Could you give the material again from its start up to and including the line with "Juan José Maertens", swapping "director" for "jefe" and leaving everything else unchanged? Leave the pictures out.

--- DATA IN THIS EXERCISE ---
= = = =
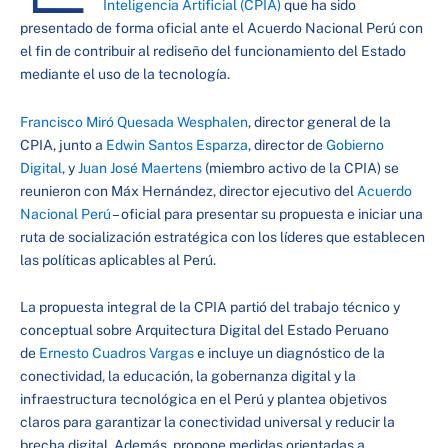
Inteligencia Artificial (CPIA)
que ha sido
presentado de forma oficial ante el Acuerdo Nacional Perú con
el fin de contribuir al rediseño del funcionamiento del Estado
mediante el uso de la tecnología.
Francisco Miró Quesada Wesphalen
, director general de la
CPIA, junto a
Edwin Santos Esparza
, director de
Gobierno
Digital
, y
Juan José Maertens
(miembro activo de la CPIA) se
reunieron con Máx Hernández, director ejecutivo del
Acuerdo
Nacional Perú
– oficial para presentar su propuesta e iniciar una
ruta de socialización estratégica con los líderes que establecen
las políticas aplicables al Perú.
La propuesta integral de la CPIA partió del trabajo técnico y
conceptual sobre Arquitectura Digital del Estado Peruano
de
Ernesto Cuadros Vargas
e incluye un diagnóstico de la
conectividad, la educación, la gobernanza digital y la
infraestructura tecnológica en el Perú y plantea objetivos
claros para garantizar la conectividad universal y reducir la
brecha digital. Además, propone medidas orientadas a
= = = =
--- EXERCISE RESPONSE ---
Inteligencia Artificial (CPIA)
que ha sido
presentado de forma oficial ante el Acuerdo Nacional Perú con
el fin de contribuir al rediseño del funcionamiento del Estado
mediante el uso de la tecnología.
Francisco Miró Quesada Wesphalen
, jefe general de la
CPIA, junto a
Edwin Santos Esparza
, jefe de
Gobierno
Digital
, y
Juan José Maertens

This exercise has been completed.